The Glider’s hatch was open. A prepper poked out his head yelling instructions to another. Cross knew he was only minutes from launch. Then a one-hour trip out to the mother ship, two miles by water, would put him there an hour early. One by one, the preppers dropped off and surrounded the sub, waiting for his entry. All in a circle, they individually called out their prep duty, followed by “Ready.”
Carlos entered the High Bay, just as Cross threw his duffel bag into the cockpit. His approach brought the waiting staff to attention. “Good luck in your endeavor, Matt. Give ‘em hell, whatever it is. I’ll expect you back shortly after March 15, according to Norton. We’ll be waiting.” He shook Cross’s hand and left the High Bay. He had always considered it bad luck be present during the launch. He kept the tradition going.
He checked around the sub one last time, stepped up onto the hatch platform, and thanked his crew. Dropping into the small cockpit, he pulled the hatch closed, twirled the lock and settled into his seat. Amid clanging locks, jerks, whines and grinding winch motors the Canyon Glider slid smoothly out from the High Bay underwater port into Monterey Bay.
This was the part he loved. He straightened the horizontal rudders, pushed gently on the throttle lever and smiled as he heard the hum of the large electric motors, felt the forward motion.
Thinking through his plan, he had to first program the destination point, the location of the Trident Tine, into the GPS computer.
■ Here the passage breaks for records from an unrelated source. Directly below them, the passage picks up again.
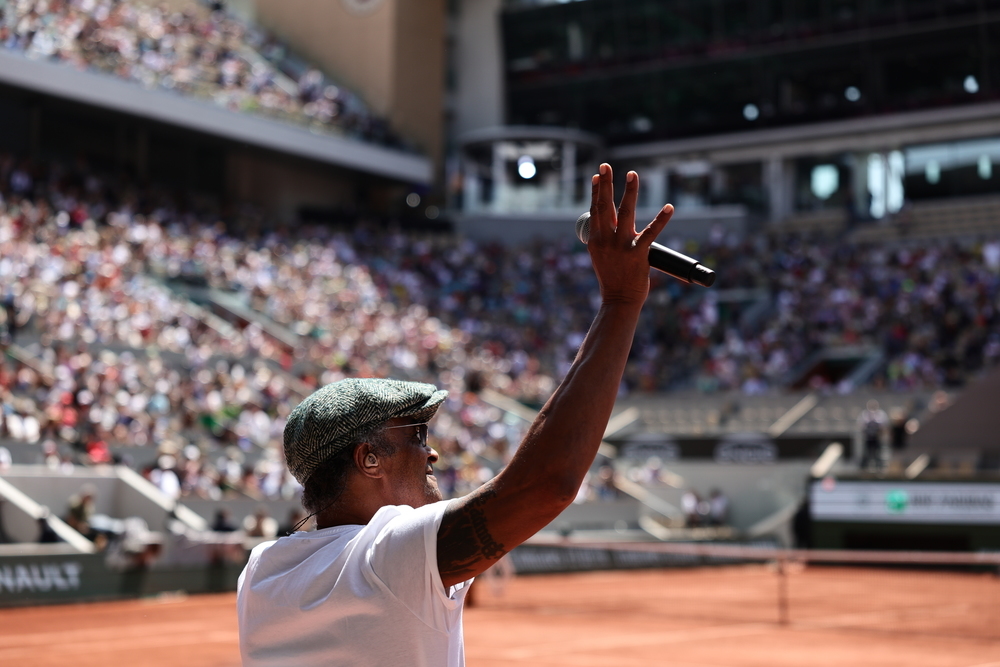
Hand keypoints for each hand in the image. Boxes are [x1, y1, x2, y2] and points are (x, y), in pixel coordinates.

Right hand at [587, 163, 672, 305]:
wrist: (619, 300)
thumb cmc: (613, 279)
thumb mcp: (601, 256)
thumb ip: (605, 238)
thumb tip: (611, 222)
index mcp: (596, 240)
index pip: (595, 210)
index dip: (597, 191)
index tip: (598, 175)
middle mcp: (606, 239)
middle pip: (605, 206)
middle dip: (606, 184)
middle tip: (606, 165)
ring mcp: (621, 245)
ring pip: (625, 212)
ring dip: (629, 191)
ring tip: (632, 174)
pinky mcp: (637, 253)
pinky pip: (651, 232)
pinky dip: (661, 219)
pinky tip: (669, 207)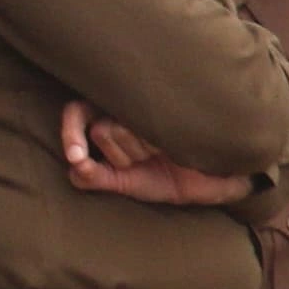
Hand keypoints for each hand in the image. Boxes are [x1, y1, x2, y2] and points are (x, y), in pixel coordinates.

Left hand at [62, 101, 256, 207]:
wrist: (217, 180)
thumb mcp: (129, 184)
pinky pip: (139, 125)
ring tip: (161, 151)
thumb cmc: (172, 177)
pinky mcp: (169, 104)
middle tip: (146, 159)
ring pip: (115, 130)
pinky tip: (168, 146)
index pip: (77, 112)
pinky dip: (150, 143)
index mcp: (112, 121)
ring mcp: (147, 104)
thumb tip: (73, 170)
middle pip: (100, 130)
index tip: (77, 158)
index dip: (71, 132)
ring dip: (138, 151)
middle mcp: (125, 107)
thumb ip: (98, 179)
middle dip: (120, 155)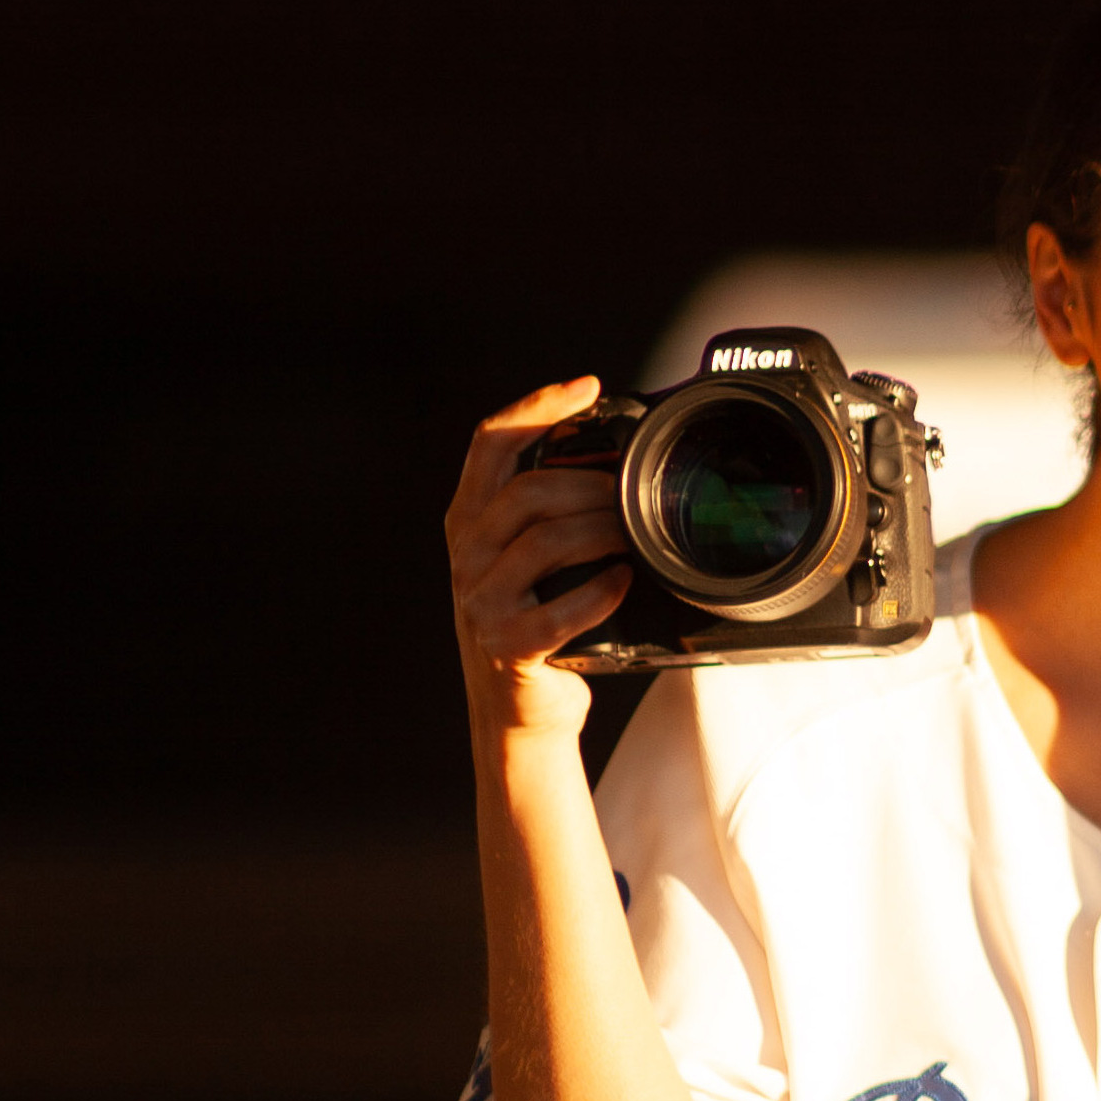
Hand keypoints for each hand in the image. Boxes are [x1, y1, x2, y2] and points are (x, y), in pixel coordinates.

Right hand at [444, 375, 635, 740]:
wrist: (521, 712)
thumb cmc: (537, 629)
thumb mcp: (527, 562)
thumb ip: (547, 514)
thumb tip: (615, 465)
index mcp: (469, 521)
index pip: (491, 442)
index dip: (537, 407)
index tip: (588, 388)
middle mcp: (467, 555)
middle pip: (527, 490)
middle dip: (591, 487)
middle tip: (631, 497)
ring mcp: (481, 601)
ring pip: (546, 541)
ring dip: (603, 532)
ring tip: (633, 538)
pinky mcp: (509, 645)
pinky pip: (562, 608)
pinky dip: (602, 591)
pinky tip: (622, 582)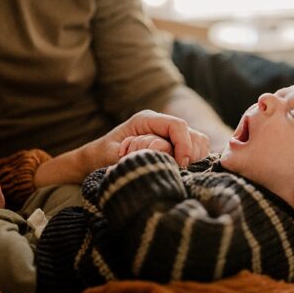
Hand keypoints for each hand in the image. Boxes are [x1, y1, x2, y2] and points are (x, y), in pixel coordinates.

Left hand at [33, 111, 208, 186]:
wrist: (95, 160)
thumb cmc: (102, 157)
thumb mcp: (114, 155)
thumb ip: (138, 153)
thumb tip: (164, 156)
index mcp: (146, 120)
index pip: (177, 126)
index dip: (184, 146)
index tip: (181, 165)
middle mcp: (160, 124)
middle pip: (192, 134)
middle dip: (190, 154)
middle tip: (178, 171)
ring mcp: (169, 135)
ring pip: (198, 143)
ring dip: (193, 159)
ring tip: (176, 172)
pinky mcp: (174, 147)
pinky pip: (196, 152)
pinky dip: (194, 162)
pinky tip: (180, 172)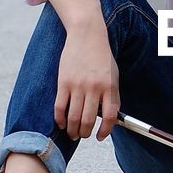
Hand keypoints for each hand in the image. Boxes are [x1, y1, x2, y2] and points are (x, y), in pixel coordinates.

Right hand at [54, 23, 118, 140]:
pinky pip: (59, 107)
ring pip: (73, 118)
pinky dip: (59, 120)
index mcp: (109, 87)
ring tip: (72, 133)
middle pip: (88, 121)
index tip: (100, 137)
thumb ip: (112, 96)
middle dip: (85, 133)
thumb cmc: (101, 57)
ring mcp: (77, 85)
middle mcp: (94, 88)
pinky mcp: (63, 82)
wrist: (87, 35)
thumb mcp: (113, 76)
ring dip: (72, 130)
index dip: (105, 131)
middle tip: (82, 135)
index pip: (110, 117)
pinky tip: (61, 124)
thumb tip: (109, 119)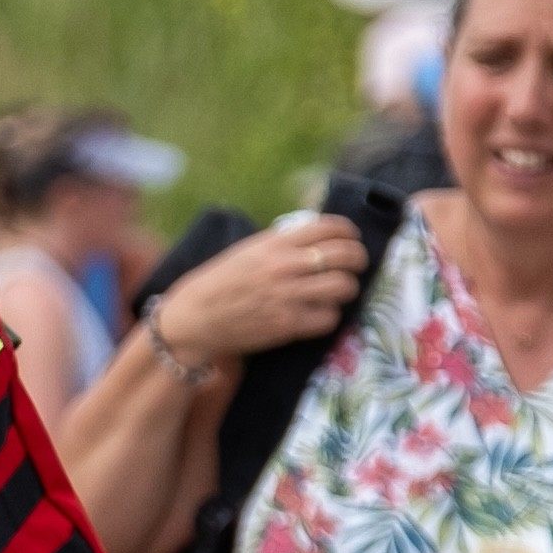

He pulled a slip of paper from his pocket, keyed in the coordinates given him by Norton, then flipped the switch to Autopilot. The propulsion motors’ whine increased in volume and pitch, the vertical rudder drove the sub fifty feet under the surface and then leveled it out on the way to the meeting point. He knew that he was entering a popular whale migration path, that there would be humpback, orca and even blue whales randomly shooting across his path, so he kept the wide-angle sonar pointed directly ahead and his hand on the throttle, feet on the rudders, ready to pull back or steer clear before a possible collision.